Cara ini banyak digunakan pada bisnis hotel, bank, retail dll.
d. Unsollicted consumer feedback, dengan memanfaatkan informasi yang diperoleh dari
komplain, saean dan pujian dari pelanggan. Informasi ini dapat dimanfaatkan
perusahaan untuk memperbaiki jika ada permasalahan dengan produk/jasa dan
meningkatkan layanan untuk dapat menawarkan value to costumer.
e. Focus group discussion/FGD and service review, kedua cara ini dapat memberikan
masukan yang potensial untuk meningkatkan kualitas pelayanan. FGD ini melibatkan
kelompok konsumen tertentu yang pendapatnya dapat menjadi masukan penting
untuk pengembangan produk perusahaan. Service review dilakukan dengan cara
wawancara secara langsung dengan konsumen valuable yang dilakukan satu kali
dalam setahun.
f. Analysis, reporting, and desimination of costumer feedback. Pada intinya informasi
yang diperoleh dari feedback pelangga menjadi bahan untuk dianalisis, dilaporkan dan
didesiminasikan agar dapat diapahami oleh seluruh karyaean dan pemimpin
perusahaan.

5. Model SERVQUAL untuk mengukur kualitas jasa dengan menggunakan 5 (lima) dimensi
kualitas yaitu:
a. Tangibles, atau berwujud (berkaitan dengan elemen fisik), yaitu kemampuan suatu
penyedia jasa dalam menunjukkan eksistensinya kepada pihak eksternal. Penampilan
dan kemampuan sarana dan prasarana fisik perusahaan, keadaam lingkungan
sekitarnya adalah bukti nyata dari pelayanan yang diberikan oleh penyedia jasa.

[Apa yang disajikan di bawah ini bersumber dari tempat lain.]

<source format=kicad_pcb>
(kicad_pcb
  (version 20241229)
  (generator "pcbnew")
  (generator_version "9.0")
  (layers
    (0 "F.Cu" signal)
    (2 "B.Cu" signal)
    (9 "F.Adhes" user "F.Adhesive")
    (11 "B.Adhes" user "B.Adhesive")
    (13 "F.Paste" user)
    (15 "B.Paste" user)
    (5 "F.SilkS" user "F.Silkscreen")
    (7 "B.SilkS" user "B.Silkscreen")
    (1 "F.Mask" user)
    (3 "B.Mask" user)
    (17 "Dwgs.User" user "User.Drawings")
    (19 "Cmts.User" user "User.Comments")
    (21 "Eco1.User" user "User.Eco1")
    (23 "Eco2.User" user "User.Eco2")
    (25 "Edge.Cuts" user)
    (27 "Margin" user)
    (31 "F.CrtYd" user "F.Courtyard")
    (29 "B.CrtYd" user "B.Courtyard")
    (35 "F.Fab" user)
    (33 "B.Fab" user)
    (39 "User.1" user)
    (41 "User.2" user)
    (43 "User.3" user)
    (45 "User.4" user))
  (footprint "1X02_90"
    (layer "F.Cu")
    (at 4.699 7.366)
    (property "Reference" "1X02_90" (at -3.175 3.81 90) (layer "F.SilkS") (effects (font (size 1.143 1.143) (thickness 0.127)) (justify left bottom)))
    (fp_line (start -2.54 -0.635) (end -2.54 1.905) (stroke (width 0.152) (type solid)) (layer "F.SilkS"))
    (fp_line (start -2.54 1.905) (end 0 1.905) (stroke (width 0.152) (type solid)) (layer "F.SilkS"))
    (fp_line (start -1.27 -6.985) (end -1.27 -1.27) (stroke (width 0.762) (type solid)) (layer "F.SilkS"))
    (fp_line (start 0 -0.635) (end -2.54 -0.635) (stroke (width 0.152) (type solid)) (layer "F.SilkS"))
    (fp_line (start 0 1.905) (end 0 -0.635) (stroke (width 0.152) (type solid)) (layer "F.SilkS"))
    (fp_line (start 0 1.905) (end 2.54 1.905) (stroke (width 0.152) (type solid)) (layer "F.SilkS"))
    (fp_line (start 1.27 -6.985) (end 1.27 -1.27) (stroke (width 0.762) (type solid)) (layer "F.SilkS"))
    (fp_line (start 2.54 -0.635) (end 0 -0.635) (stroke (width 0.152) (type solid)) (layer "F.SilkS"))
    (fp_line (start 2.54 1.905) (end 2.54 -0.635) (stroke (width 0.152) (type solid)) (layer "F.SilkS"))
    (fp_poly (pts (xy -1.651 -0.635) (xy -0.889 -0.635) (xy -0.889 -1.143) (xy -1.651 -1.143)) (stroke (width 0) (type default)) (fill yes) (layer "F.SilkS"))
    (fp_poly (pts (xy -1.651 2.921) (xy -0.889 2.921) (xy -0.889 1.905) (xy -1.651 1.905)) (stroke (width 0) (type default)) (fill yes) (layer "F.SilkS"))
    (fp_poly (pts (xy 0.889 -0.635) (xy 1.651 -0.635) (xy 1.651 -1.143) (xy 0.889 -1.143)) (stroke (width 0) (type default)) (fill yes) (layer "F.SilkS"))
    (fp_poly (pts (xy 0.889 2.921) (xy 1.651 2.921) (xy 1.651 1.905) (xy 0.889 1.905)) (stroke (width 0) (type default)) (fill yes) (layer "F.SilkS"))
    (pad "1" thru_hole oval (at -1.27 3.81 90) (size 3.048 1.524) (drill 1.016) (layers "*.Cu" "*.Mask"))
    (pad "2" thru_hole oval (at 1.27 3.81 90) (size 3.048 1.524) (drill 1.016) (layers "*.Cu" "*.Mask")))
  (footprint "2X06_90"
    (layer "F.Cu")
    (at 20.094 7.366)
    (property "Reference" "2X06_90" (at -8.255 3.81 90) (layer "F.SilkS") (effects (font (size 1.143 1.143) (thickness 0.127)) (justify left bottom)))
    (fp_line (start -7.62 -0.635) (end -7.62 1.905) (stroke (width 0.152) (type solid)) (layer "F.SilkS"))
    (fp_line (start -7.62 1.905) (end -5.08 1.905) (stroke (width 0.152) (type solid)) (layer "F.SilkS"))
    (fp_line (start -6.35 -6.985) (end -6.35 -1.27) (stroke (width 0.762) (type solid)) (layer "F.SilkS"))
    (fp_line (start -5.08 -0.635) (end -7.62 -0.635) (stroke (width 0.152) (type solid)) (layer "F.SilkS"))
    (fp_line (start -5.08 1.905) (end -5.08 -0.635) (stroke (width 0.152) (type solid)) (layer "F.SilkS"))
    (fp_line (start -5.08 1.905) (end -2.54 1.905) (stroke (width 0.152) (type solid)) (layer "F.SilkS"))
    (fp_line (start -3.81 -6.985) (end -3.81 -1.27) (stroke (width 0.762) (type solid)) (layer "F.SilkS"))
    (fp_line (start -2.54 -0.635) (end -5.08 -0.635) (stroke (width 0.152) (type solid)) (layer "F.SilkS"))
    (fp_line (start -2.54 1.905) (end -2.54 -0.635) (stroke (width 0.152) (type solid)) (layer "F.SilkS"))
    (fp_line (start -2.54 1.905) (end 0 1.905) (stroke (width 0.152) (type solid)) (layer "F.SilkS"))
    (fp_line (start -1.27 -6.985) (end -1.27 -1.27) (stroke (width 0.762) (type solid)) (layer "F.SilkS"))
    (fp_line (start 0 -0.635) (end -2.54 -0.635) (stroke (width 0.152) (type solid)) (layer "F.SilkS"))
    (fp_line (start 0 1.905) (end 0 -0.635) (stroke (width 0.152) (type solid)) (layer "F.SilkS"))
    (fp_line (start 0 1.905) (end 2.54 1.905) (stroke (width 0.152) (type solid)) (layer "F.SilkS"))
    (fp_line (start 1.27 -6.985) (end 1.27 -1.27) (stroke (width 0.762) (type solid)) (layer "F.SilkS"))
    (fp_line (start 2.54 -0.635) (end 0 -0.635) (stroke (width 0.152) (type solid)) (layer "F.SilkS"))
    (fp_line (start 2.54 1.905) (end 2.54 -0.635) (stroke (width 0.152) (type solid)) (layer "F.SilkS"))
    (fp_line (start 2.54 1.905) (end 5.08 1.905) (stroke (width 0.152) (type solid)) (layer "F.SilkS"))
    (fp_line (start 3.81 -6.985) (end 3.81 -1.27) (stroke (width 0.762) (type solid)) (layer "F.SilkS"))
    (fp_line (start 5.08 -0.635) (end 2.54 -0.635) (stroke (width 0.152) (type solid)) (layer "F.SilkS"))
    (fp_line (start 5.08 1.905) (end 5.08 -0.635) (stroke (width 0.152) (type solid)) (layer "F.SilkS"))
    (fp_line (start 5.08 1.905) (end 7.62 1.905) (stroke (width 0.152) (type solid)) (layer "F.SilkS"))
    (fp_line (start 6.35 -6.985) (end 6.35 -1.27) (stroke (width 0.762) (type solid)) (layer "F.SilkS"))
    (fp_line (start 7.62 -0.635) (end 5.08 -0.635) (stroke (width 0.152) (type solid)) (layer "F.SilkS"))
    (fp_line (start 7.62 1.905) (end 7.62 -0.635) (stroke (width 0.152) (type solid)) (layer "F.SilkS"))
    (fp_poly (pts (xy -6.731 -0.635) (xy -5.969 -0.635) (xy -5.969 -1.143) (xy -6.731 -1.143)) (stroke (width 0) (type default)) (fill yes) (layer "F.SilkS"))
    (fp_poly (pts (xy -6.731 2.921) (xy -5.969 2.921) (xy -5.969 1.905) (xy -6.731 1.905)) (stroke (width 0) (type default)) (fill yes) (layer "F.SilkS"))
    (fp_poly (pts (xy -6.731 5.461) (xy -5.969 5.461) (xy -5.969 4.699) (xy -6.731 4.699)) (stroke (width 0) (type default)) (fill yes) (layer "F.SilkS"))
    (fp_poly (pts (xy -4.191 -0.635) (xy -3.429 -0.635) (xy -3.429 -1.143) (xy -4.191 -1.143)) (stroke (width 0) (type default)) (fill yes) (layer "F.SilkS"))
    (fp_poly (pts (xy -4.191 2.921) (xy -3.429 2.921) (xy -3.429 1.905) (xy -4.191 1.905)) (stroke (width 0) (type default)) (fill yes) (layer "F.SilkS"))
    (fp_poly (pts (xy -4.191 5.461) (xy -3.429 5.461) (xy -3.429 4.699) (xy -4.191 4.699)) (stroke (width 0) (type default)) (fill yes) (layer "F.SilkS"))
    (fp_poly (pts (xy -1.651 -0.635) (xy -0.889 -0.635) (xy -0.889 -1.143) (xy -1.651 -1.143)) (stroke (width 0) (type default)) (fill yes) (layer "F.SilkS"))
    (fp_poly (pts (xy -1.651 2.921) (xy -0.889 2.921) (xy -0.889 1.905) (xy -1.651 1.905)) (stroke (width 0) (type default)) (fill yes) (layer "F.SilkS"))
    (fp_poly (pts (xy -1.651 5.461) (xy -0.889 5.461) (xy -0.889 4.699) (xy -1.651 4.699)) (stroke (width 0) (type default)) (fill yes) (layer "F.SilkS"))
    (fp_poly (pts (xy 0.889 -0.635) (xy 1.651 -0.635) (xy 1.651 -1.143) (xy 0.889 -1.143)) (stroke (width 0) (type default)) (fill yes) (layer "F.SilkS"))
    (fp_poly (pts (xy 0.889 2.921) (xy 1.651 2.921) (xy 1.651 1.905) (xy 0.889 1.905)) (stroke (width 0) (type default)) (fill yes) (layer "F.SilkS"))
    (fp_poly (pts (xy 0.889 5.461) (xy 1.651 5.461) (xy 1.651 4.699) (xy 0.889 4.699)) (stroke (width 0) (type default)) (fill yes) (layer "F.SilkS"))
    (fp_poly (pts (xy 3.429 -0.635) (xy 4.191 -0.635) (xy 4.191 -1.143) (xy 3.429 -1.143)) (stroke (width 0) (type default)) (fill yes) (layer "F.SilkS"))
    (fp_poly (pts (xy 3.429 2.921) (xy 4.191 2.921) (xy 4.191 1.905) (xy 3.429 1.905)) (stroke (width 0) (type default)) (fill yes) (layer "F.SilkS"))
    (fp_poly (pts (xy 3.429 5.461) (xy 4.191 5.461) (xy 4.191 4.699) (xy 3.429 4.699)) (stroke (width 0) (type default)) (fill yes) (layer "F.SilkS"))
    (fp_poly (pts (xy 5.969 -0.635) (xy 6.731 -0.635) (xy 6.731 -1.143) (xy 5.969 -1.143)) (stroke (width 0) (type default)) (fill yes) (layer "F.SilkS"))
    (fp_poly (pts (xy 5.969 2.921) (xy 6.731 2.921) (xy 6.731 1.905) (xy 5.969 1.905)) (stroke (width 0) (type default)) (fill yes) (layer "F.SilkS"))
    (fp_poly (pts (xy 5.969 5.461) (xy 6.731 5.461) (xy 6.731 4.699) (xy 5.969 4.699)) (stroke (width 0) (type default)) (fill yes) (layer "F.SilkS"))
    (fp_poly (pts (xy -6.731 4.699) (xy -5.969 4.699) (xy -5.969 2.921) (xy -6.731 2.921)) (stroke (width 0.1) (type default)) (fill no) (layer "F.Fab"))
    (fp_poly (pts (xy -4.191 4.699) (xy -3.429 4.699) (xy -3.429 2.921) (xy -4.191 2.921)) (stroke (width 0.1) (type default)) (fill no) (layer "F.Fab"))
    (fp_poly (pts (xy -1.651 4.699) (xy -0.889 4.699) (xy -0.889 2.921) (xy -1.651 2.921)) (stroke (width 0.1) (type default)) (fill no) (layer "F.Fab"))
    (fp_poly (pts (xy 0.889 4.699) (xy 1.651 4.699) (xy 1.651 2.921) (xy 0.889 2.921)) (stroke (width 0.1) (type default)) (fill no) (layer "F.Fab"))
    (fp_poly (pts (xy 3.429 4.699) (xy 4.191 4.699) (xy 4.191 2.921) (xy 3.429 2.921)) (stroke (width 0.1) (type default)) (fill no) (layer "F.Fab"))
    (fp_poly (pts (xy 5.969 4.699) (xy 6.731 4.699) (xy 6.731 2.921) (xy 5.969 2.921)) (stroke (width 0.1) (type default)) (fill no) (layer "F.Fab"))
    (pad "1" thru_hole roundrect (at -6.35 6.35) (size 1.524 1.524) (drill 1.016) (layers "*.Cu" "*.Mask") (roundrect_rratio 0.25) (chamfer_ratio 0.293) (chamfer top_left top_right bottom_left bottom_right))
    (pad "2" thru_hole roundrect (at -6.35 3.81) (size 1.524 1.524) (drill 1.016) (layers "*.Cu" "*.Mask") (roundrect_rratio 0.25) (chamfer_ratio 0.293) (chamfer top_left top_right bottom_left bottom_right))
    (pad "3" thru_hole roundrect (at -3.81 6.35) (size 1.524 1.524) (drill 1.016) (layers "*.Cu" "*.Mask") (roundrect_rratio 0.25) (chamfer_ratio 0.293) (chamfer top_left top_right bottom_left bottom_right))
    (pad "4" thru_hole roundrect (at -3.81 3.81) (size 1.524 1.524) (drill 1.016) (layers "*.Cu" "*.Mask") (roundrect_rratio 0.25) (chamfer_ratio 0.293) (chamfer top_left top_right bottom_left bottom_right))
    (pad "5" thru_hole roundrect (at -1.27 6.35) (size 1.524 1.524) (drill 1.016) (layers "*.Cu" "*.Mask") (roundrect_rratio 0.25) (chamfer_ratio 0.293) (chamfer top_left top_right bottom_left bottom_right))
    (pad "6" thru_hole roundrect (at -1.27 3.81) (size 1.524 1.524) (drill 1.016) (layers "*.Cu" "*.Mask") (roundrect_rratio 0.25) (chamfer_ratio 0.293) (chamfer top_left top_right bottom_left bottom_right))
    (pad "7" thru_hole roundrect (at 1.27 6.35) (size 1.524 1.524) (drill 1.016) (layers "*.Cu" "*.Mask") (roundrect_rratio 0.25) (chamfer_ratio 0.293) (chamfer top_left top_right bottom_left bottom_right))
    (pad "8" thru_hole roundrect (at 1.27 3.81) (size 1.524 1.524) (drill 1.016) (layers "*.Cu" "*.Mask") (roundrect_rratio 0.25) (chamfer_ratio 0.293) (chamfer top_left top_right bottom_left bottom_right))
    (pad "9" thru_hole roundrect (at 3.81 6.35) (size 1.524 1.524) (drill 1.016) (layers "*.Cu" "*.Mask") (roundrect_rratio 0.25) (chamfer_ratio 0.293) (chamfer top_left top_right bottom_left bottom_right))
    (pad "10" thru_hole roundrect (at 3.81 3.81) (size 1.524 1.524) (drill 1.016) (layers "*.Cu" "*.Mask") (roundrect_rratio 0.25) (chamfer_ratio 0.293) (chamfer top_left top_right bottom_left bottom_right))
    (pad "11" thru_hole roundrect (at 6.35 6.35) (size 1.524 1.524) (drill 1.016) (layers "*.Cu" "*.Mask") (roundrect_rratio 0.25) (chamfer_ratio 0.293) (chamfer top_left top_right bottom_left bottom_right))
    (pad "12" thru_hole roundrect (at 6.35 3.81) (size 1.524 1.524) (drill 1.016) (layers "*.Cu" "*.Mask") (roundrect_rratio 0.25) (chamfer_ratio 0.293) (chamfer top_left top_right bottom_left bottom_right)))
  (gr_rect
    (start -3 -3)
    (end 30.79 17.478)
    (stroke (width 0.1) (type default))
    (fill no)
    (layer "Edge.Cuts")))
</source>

Aspek tangibles meliputi fisik (gedung, gudang, kursi, komputer dll) perlengkapan
dan peralatan yang dipergunakan (teknologi), serta penampilan pegawainya (seragam,
kerapian).
b. Realibility, atau kehandalan (tergantung pada keakuratan penawaran jasa), yaitu
kpuan perusahaan untuk memberikan layanan sesuai yang dijanjiakan secara akuarat
dan terpercaya. Kinerja harus sesuai dengan harapan pelanggan yang berarti ketepatan
waktu, pelayanan yang sama untuk semua pelanggan tanpa kesalahan, sikap yang
simpatik, dan akurasi yang tinggi.
c. Responsiveness, atau tanggapan (keceoatan merespon) yaitu suatu kebijakan untuk
membantu dan memberikan pelayanan yang cepat (reaponsif) dan tepat pada
pelanggan, dengan penyampaian informasi yang jelas. Membiarkan konsumen
menunggu tanpa adanya suatu alasan yang jelas menyebabkan presepsi yang negatif
dalam kualitas pelayanan.
d. Assurance, atau jaminan (kredibilitas, keamanan, kompetensi) serta kepastian yaitu
pengetahuan, kesopansantunan, dan kemampuan para pegawai perusahaan untuk
menumbuhkan rasa percaya para pelanggan kepada perusahaan. Terdiri dari beberapa
komponen antara komunikasi, kredibiltas, keamanan, kompetisi, dan sopan santun.
e. Empathy, yaitu memberikan perhatian yang tulus dan bersifat individual atau pribadi
yang diberikan kepada para pelanggan dengan berupaya memahami keinginan
konsumen. Dimana suatu perusahaan diharapkan memiliki pengertian dan
pengetahuan tentang pelanggan, memahami kebutuhan pelanggan secara spesifik,
serta memiliki waktu pengoperasian yang nyaman bagi pelanggan.